Task brief :: Data follows below. Repeat exactly the lines between the line holding "thumb cmc: (550, 492)" and the line holding "ring mcp: (61, 185)", inclusive, and nothing more; drop pictures.

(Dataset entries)
_ _ _ _ _

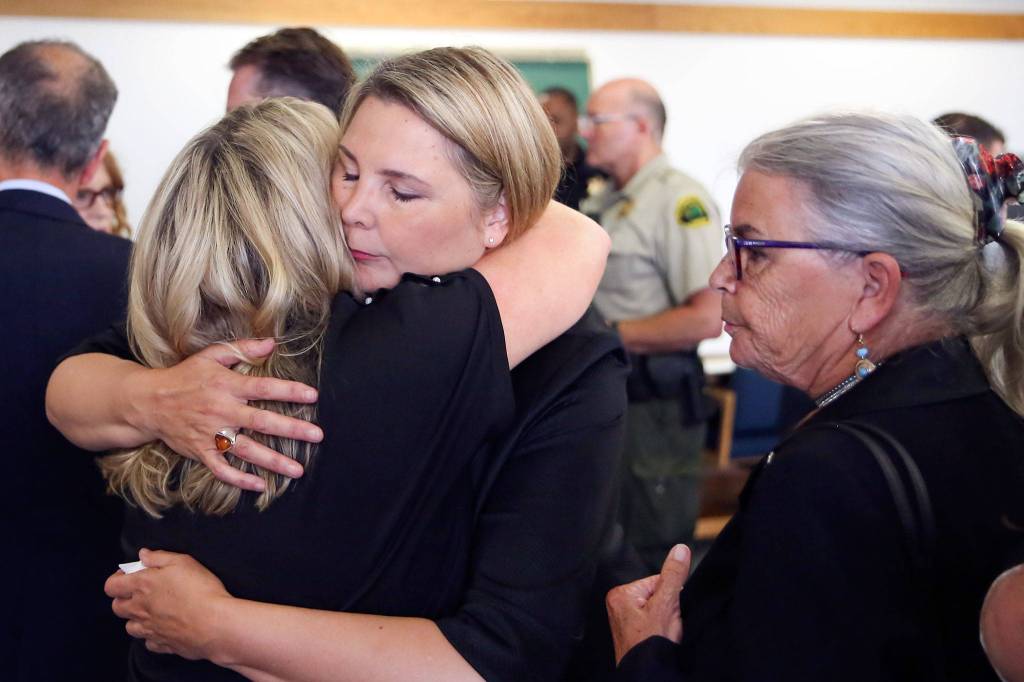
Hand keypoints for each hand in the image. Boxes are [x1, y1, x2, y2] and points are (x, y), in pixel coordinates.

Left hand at [106, 549, 229, 659]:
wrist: (215, 624)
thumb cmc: (201, 590)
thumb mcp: (183, 562)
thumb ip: (159, 557)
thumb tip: (143, 554)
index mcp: (142, 586)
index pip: (111, 586)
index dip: (117, 579)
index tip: (130, 574)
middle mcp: (141, 609)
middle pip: (117, 607)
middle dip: (124, 598)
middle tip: (140, 591)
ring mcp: (150, 629)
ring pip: (130, 627)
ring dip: (136, 618)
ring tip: (152, 611)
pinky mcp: (162, 644)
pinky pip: (149, 642)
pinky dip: (153, 635)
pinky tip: (165, 627)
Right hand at [127, 338, 321, 490]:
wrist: (148, 402)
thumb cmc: (185, 376)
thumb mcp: (211, 356)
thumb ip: (242, 349)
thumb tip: (272, 343)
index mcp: (226, 386)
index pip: (263, 388)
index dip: (288, 391)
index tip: (312, 396)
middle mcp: (221, 411)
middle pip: (261, 422)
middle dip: (291, 429)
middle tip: (317, 435)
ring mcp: (211, 434)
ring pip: (246, 450)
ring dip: (273, 461)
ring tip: (298, 470)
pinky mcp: (200, 452)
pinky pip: (222, 469)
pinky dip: (240, 480)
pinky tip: (261, 486)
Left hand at [606, 544, 690, 663]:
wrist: (649, 674)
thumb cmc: (651, 645)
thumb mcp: (666, 604)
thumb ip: (673, 575)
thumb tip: (680, 550)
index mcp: (620, 594)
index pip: (657, 580)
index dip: (671, 595)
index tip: (669, 610)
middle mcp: (618, 606)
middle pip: (657, 595)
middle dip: (668, 609)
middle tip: (665, 625)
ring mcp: (624, 621)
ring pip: (658, 610)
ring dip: (666, 620)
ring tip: (662, 633)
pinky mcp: (632, 634)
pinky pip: (654, 623)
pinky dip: (661, 629)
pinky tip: (660, 639)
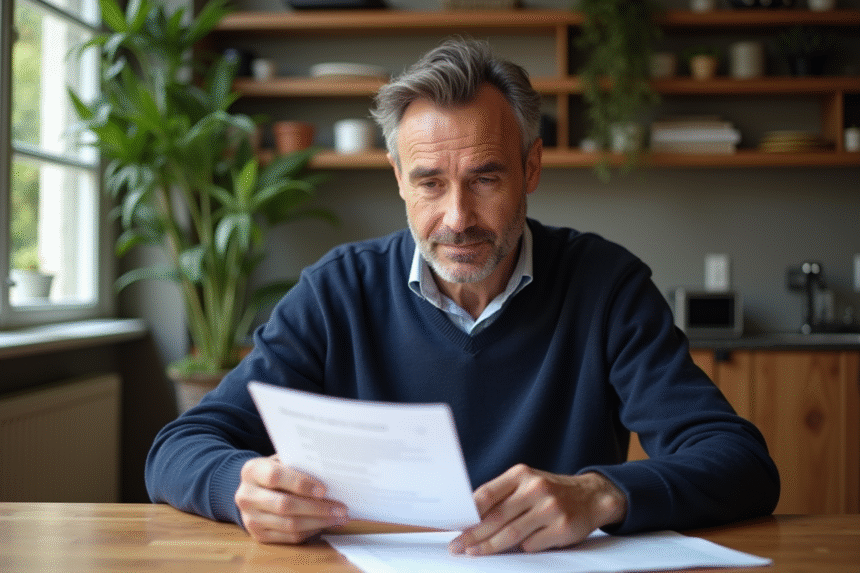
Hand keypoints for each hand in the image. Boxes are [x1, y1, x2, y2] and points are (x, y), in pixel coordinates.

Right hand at [234, 455, 348, 543]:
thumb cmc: (275, 471)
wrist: (251, 489)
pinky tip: (324, 525)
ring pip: (289, 525)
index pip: (275, 477)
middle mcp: (246, 496)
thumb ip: (299, 466)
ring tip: (339, 518)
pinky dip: (310, 532)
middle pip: (284, 505)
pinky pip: (289, 537)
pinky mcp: (258, 535)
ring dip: (318, 522)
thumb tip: (331, 477)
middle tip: (341, 508)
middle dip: (317, 508)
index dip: (300, 483)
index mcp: (252, 471)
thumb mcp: (281, 461)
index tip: (324, 489)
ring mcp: (250, 518)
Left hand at [448, 464, 626, 554]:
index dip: (468, 513)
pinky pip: (532, 544)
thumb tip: (471, 518)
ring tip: (475, 553)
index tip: (454, 526)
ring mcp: (550, 508)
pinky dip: (521, 549)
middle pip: (496, 517)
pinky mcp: (562, 527)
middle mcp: (535, 488)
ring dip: (490, 547)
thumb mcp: (527, 483)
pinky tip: (514, 551)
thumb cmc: (550, 492)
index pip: (487, 494)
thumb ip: (503, 496)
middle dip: (473, 535)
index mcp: (521, 475)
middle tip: (458, 547)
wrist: (592, 495)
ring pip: (512, 534)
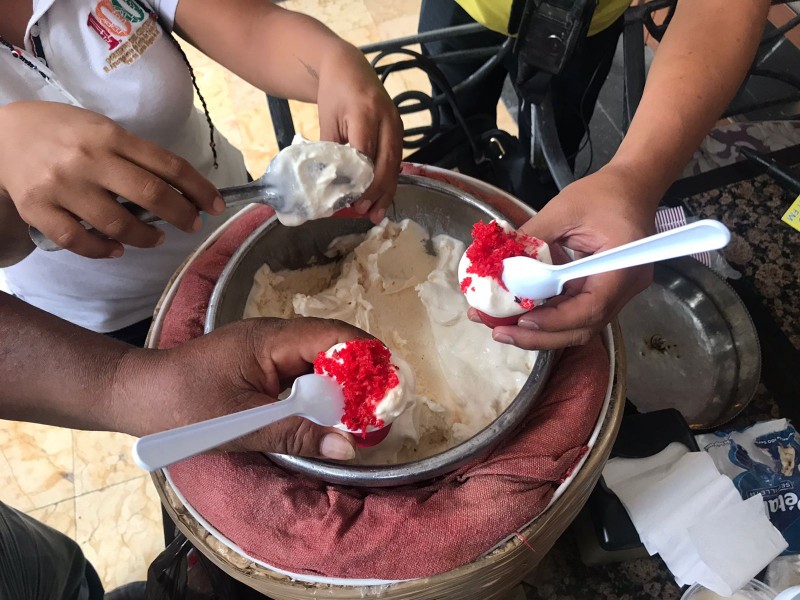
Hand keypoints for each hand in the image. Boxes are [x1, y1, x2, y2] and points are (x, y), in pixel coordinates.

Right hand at [0, 101, 224, 258]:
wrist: (2, 134)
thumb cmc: (65, 133)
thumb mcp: (102, 129)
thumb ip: (136, 155)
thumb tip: (182, 190)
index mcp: (111, 135)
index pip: (168, 165)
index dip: (199, 188)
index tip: (216, 205)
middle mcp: (88, 158)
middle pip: (150, 194)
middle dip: (181, 215)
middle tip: (192, 224)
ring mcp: (61, 185)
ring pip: (116, 223)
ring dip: (144, 237)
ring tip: (154, 238)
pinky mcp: (37, 208)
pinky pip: (78, 240)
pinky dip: (102, 250)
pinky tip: (115, 249)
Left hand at [113, 318, 367, 459]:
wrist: (137, 394)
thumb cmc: (184, 405)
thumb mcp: (243, 425)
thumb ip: (297, 434)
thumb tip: (349, 449)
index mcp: (270, 339)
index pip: (331, 335)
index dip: (364, 355)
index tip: (389, 382)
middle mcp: (273, 334)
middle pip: (329, 344)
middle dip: (358, 372)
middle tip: (381, 404)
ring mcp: (266, 346)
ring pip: (316, 357)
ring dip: (339, 382)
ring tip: (362, 411)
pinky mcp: (260, 361)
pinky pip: (299, 368)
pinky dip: (318, 388)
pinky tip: (326, 411)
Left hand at [317, 44, 402, 223]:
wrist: (349, 67)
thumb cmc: (334, 94)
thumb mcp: (327, 121)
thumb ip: (331, 151)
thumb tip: (331, 186)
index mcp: (364, 112)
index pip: (365, 153)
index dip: (360, 180)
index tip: (349, 200)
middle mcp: (387, 118)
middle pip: (386, 162)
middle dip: (376, 191)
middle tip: (363, 212)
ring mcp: (396, 124)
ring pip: (395, 164)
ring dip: (386, 191)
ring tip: (375, 214)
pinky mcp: (399, 130)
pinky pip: (396, 160)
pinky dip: (388, 181)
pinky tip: (381, 198)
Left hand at [481, 165, 657, 349]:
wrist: (632, 186)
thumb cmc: (604, 193)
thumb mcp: (563, 210)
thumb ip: (532, 238)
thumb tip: (500, 266)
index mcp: (622, 267)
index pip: (590, 308)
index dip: (555, 320)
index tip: (522, 320)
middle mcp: (624, 288)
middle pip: (582, 327)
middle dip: (540, 336)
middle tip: (501, 333)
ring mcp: (615, 293)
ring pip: (577, 325)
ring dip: (541, 330)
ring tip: (504, 328)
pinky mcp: (603, 291)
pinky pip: (575, 311)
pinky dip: (549, 315)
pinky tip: (522, 313)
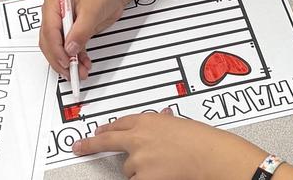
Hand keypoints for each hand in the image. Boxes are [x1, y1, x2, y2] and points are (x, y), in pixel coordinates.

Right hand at [39, 0, 127, 78]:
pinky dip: (77, 58)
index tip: (66, 61)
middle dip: (60, 59)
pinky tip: (84, 64)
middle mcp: (55, 14)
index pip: (49, 31)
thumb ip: (80, 31)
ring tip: (80, 72)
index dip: (56, 49)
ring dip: (69, 62)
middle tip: (71, 72)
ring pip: (60, 48)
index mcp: (53, 4)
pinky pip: (71, 48)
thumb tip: (70, 49)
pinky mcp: (74, 31)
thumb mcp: (91, 10)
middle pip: (50, 42)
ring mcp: (64, 23)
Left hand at [73, 109, 266, 179]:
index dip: (107, 128)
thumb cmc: (203, 141)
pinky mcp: (141, 177)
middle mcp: (138, 137)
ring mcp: (138, 158)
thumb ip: (164, 124)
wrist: (212, 156)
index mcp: (148, 120)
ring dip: (139, 169)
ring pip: (128, 168)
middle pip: (109, 141)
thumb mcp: (180, 124)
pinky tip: (161, 175)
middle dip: (92, 144)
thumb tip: (162, 118)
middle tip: (80, 147)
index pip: (120, 123)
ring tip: (163, 167)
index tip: (98, 131)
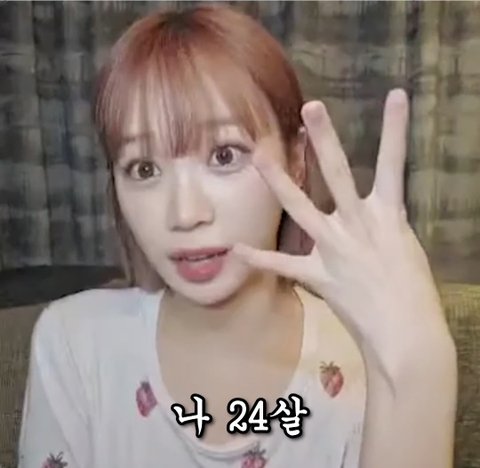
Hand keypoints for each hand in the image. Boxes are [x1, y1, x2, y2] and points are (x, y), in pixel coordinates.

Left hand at [233, 89, 450, 378]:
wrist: (406, 333)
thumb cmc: (413, 291)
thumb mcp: (404, 248)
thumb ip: (383, 225)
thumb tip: (374, 212)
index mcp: (388, 216)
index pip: (395, 163)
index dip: (397, 128)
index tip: (397, 94)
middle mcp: (358, 225)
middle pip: (338, 175)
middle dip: (326, 139)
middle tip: (310, 107)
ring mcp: (335, 249)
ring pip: (302, 208)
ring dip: (280, 182)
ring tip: (259, 157)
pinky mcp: (319, 275)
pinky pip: (285, 264)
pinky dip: (261, 258)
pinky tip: (237, 249)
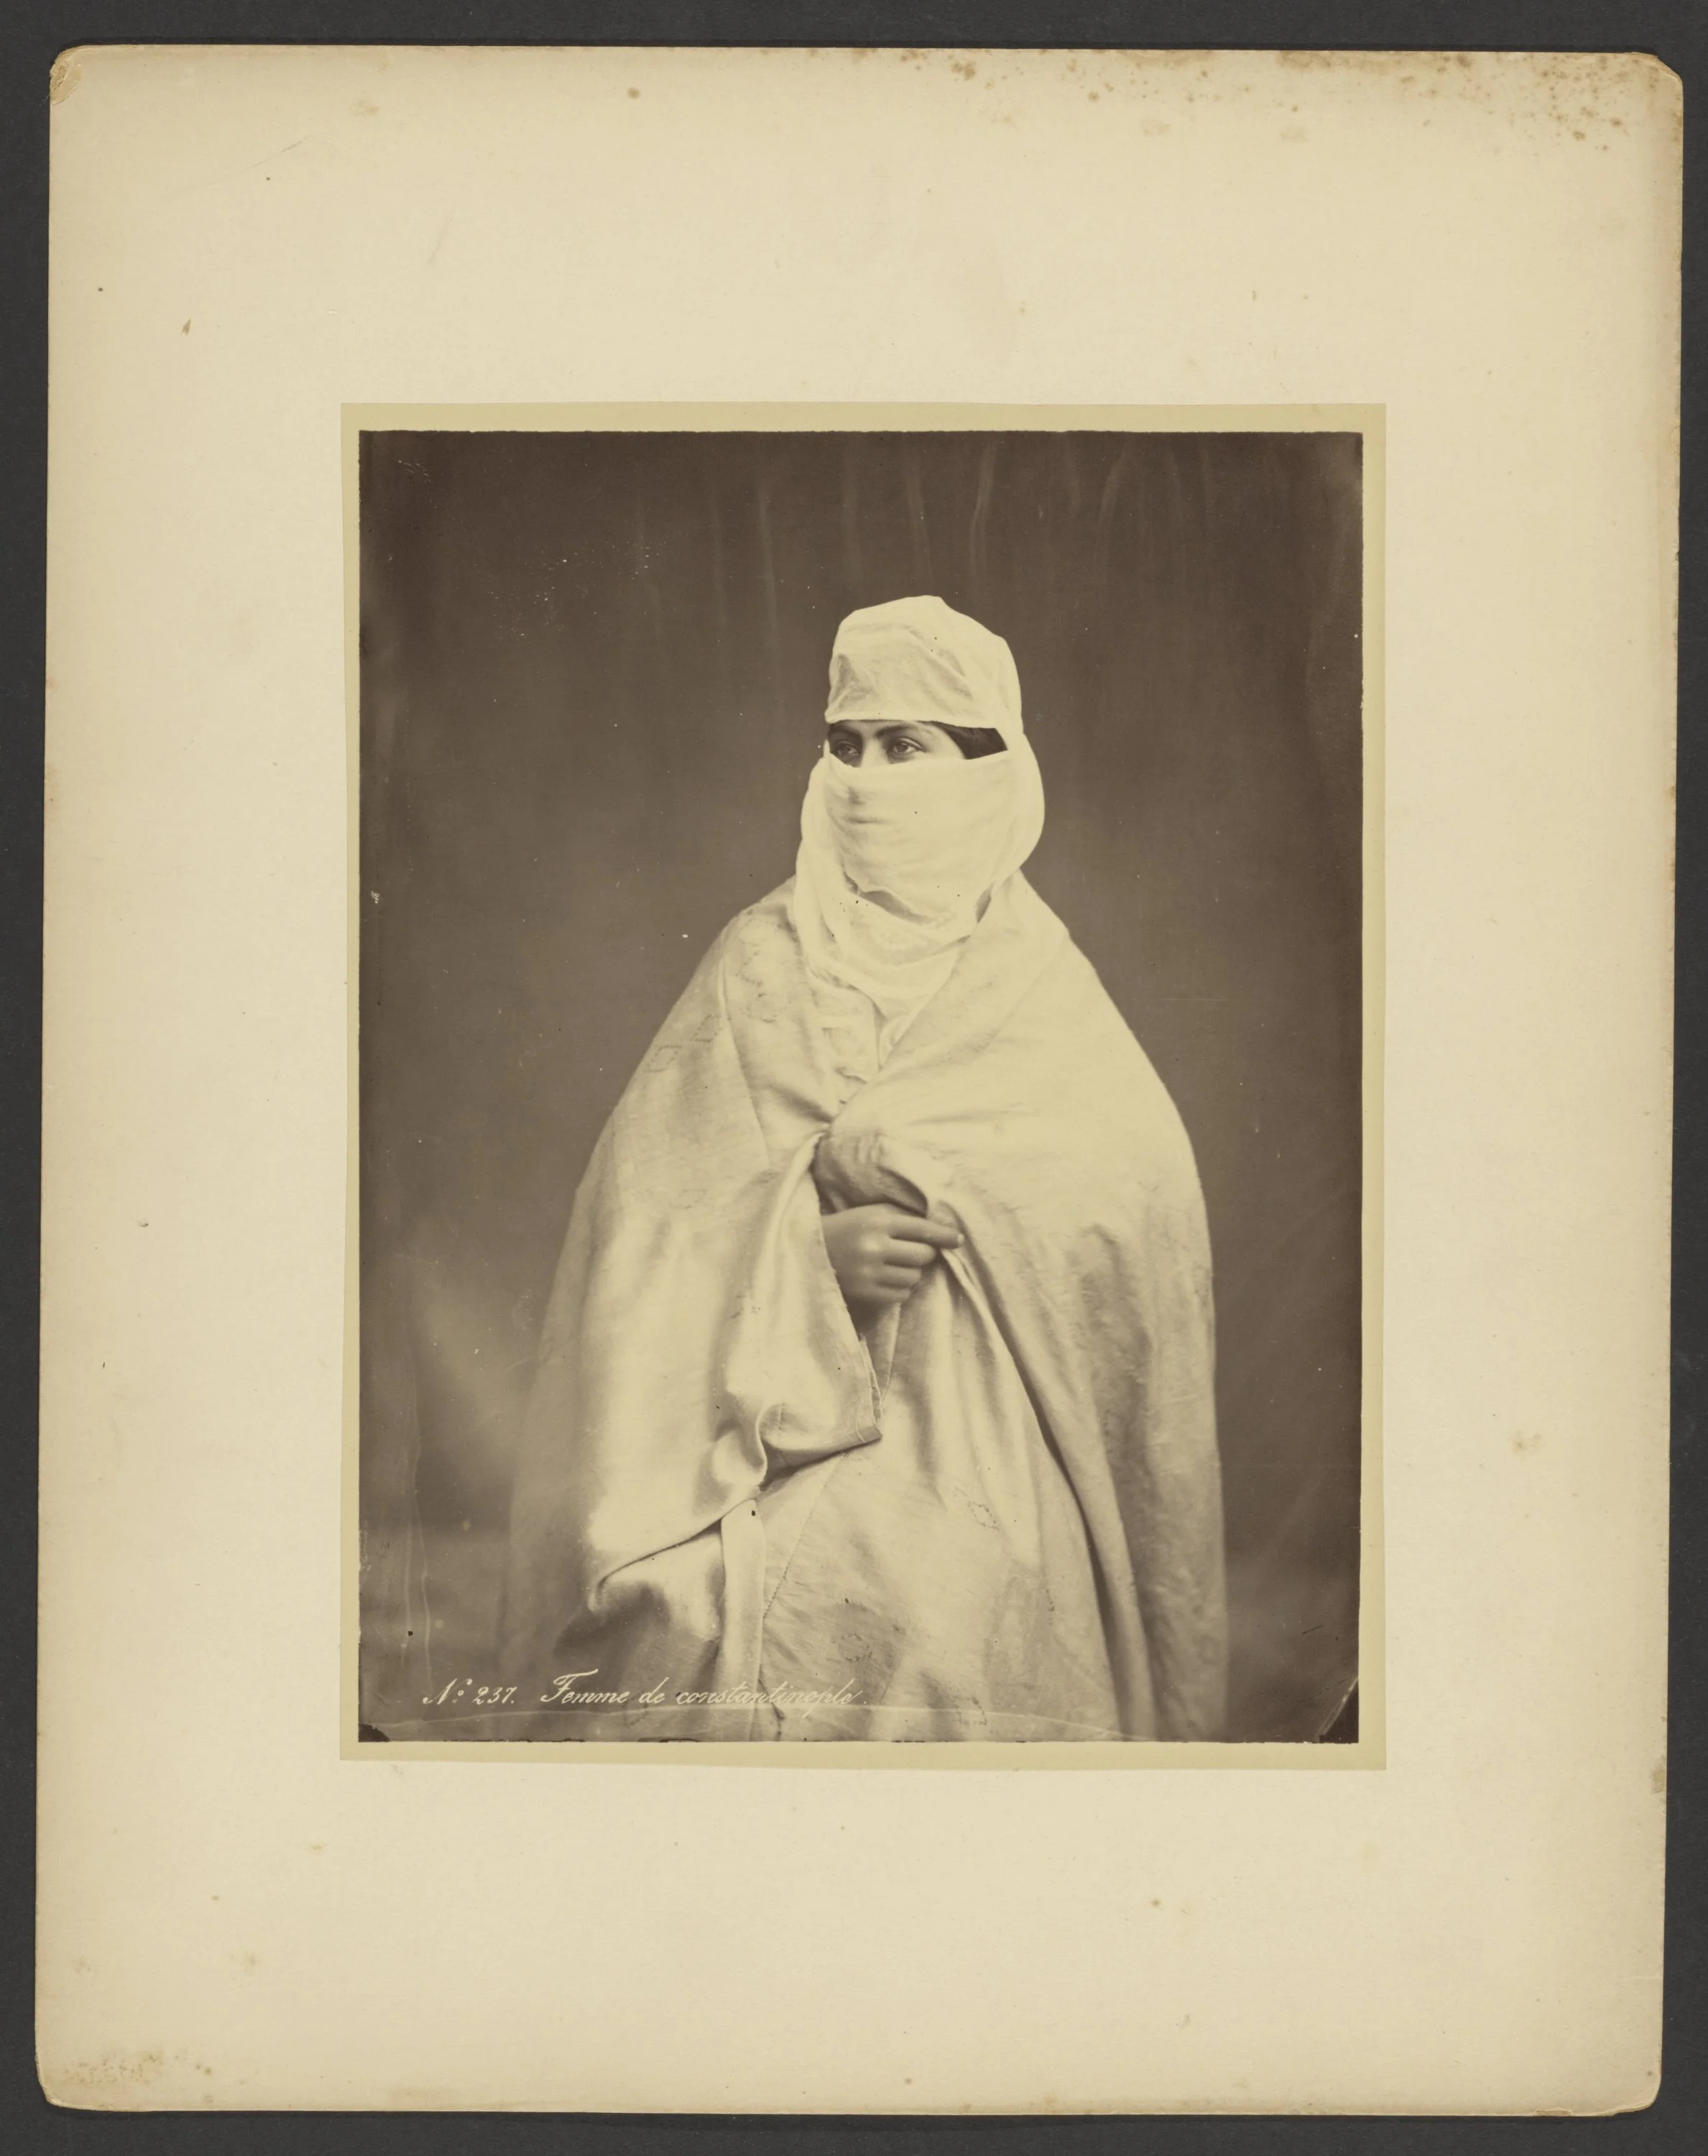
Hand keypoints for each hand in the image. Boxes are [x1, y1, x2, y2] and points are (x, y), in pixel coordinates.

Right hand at [820, 1204, 963, 1330]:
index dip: (944, 1235)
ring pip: (914, 1277)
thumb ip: (901, 1218)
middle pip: (923, 1256)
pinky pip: (901, 1295)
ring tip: (896, 1265)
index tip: (958, 1240)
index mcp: (877, 1221)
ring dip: (912, 1272)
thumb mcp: (869, 1213)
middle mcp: (875, 1246)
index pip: (922, 1229)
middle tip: (913, 1251)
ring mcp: (870, 1273)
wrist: (807, 1252)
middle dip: (924, 1254)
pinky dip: (901, 1288)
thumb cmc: (846, 1228)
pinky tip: (887, 1279)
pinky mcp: (865, 1293)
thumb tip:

_ _ _ _ _

Written answer ::
thumb cmc: (550, 492)
index pip: (487, 494)
thumb ip: (503, 496)
middle dip: (473, 535)
index mcp: (521, 475)
middle tip: (458, 547)
wrist: (592, 495)
ring pip: (512, 534)
Hand keypoints for each hand in the image. Boxes are [x1, y1, x2, y2] and points are (x, y), in pixel coordinates.

Right hand at [0, 101, 224, 258]:
wrist: (2, 134)
thumb cmc: (65, 133)
thumb mcp: (102, 129)
thumb ip: (136, 155)
thumb tip: (182, 190)
index mcp: (111, 135)
index pip: (168, 165)
index dip: (199, 188)
index tip: (216, 205)
middle mcp: (88, 158)
middle pip: (150, 194)
middle dip: (181, 215)
middle tip: (192, 224)
ring mcp: (61, 185)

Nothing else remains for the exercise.